* [Work to do]
Please report every line of the data below that contains the word "cover", copying each such line in full.

-- START Material for the task --

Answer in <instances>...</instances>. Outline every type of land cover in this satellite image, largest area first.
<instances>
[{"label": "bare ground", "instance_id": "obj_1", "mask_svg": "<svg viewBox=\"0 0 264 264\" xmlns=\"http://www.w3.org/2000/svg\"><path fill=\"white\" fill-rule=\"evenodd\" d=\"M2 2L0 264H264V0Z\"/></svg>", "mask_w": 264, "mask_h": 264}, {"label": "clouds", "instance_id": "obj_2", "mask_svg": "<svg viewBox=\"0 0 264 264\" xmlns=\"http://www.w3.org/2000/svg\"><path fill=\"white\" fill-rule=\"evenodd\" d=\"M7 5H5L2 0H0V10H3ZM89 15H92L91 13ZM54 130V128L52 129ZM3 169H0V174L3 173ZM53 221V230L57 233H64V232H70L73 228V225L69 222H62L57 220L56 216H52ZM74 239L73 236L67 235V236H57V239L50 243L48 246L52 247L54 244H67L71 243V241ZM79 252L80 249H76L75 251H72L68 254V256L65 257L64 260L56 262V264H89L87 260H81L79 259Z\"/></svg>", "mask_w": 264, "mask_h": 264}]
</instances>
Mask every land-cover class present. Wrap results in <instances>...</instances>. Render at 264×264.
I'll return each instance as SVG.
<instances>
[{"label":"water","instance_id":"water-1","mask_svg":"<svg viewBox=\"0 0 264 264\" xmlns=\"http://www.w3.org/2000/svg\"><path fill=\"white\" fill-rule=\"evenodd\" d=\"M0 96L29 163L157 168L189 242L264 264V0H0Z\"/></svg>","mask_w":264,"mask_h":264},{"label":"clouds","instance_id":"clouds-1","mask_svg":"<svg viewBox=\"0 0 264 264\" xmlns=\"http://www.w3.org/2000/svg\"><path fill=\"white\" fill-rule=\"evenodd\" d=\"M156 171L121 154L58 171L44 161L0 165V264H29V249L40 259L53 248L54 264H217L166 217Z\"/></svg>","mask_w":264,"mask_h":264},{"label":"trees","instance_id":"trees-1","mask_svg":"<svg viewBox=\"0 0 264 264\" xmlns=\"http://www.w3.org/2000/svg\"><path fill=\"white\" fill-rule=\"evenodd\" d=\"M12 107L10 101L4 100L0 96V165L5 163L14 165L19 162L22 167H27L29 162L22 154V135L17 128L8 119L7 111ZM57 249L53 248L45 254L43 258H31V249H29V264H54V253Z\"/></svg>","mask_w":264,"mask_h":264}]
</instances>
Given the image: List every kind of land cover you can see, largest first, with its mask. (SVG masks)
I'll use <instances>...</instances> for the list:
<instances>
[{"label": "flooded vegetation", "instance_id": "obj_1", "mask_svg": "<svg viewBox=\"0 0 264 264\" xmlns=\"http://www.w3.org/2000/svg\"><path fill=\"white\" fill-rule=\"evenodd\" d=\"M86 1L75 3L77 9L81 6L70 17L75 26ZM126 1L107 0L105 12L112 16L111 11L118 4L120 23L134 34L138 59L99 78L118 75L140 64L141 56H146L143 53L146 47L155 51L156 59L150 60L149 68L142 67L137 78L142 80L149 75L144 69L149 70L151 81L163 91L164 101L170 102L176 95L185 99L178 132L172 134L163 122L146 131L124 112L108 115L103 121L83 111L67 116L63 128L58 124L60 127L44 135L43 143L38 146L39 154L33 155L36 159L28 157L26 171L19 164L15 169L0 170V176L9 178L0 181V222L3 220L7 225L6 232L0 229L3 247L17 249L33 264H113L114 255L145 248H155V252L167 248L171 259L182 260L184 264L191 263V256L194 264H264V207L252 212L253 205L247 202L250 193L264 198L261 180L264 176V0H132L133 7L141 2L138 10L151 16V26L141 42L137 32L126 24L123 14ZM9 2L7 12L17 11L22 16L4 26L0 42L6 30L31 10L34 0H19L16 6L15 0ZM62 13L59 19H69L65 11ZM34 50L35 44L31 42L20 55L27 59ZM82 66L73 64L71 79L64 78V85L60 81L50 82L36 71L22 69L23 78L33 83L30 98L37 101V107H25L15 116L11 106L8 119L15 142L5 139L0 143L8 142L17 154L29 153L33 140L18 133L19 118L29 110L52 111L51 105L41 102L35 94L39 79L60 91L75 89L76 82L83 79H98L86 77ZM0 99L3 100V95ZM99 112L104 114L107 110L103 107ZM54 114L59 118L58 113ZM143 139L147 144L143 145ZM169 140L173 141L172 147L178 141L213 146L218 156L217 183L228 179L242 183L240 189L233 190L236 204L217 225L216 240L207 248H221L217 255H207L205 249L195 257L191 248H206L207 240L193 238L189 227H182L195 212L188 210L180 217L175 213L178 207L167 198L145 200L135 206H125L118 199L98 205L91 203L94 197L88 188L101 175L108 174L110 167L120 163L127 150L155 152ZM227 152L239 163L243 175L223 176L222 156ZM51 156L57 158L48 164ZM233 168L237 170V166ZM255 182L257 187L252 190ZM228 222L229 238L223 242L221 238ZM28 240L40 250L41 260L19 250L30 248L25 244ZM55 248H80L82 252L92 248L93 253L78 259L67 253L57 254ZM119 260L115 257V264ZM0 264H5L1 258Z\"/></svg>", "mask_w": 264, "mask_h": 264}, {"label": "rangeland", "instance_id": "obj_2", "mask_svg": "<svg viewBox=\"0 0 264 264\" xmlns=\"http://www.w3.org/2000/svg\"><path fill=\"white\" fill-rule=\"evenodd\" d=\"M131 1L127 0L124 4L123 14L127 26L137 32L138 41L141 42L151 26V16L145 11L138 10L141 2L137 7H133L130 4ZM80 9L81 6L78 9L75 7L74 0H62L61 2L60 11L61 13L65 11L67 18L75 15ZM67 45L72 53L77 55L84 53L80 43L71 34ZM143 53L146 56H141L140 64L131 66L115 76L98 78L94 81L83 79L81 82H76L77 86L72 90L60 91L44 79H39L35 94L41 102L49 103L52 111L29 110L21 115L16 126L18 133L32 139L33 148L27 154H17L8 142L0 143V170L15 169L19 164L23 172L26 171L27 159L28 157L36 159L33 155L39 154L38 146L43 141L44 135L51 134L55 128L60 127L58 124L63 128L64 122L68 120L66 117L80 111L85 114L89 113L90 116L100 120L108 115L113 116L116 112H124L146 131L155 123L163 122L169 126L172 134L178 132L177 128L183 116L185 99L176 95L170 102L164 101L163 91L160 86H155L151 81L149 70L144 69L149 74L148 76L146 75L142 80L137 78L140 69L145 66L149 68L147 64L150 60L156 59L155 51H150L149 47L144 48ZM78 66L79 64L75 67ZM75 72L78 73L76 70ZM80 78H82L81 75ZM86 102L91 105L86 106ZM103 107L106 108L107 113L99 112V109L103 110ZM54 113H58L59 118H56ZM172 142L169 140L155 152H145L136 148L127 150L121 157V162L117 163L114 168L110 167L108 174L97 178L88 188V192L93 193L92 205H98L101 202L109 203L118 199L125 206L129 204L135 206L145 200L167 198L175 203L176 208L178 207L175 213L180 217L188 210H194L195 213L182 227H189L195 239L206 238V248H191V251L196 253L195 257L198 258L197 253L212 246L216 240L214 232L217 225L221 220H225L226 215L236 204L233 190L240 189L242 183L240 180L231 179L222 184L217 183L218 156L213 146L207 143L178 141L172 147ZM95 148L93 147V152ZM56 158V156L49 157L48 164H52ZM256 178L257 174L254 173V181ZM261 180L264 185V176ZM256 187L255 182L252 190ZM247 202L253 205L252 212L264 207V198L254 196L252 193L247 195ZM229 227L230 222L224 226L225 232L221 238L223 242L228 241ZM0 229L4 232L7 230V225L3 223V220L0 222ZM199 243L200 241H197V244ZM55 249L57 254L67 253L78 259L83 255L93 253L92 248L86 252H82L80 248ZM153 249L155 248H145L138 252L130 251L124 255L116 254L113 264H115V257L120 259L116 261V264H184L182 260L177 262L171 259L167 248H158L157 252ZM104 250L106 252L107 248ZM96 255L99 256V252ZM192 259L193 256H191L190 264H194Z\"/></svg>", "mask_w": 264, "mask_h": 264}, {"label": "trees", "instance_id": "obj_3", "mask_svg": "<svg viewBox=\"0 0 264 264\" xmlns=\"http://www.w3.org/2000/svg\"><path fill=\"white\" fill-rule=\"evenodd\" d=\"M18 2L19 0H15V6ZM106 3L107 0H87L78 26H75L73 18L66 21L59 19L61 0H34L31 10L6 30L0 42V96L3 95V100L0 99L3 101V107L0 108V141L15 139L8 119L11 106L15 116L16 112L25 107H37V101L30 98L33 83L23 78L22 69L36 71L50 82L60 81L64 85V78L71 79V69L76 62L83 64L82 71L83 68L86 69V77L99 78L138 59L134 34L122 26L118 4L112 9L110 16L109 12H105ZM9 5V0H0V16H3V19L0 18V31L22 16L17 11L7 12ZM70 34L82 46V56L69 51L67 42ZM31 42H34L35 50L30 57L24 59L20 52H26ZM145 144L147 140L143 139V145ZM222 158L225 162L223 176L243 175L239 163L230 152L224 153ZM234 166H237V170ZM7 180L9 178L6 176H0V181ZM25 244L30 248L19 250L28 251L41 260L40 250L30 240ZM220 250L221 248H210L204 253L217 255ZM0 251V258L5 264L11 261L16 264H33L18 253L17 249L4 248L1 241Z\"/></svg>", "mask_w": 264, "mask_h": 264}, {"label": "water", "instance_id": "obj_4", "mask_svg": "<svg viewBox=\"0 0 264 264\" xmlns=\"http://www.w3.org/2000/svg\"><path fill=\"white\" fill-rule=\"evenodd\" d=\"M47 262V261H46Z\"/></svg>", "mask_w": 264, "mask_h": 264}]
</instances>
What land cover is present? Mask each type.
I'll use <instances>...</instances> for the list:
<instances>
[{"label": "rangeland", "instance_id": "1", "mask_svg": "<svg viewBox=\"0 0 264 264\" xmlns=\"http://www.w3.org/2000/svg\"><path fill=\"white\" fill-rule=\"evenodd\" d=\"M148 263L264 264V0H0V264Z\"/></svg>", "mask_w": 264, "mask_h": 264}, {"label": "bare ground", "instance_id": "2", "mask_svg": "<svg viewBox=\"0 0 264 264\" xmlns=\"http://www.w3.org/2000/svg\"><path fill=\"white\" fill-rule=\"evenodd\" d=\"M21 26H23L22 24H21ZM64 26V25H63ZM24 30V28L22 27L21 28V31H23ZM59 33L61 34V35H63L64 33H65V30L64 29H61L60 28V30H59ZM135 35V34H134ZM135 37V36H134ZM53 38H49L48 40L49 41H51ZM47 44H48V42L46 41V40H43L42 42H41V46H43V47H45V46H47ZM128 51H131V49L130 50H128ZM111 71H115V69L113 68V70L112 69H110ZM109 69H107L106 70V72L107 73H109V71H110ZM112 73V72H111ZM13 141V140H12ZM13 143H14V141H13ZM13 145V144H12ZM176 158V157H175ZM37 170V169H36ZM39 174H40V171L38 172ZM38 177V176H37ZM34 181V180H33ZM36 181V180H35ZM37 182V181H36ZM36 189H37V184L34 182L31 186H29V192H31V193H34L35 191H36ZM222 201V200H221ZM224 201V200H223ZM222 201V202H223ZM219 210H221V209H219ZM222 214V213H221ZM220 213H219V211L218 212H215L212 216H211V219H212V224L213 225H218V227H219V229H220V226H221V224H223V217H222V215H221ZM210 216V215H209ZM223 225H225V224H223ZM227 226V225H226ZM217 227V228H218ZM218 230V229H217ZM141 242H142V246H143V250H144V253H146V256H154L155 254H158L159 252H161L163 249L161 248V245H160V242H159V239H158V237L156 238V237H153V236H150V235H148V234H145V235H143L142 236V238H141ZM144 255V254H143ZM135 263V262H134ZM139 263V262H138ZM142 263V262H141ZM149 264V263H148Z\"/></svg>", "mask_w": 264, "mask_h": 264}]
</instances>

-- END Material for the task --

* [Complete output]
Answer in <instances>...</instances>. Outline every type of land cover in this satellite image, largest area first.
Mask every land-cover class present. Wrap results in <instances>...</instances>. Render at 264×264.
Given the image: List every kind of land cover you can see, largest first, with its mask. (SVG masks)
What land cover is present? Mask each type.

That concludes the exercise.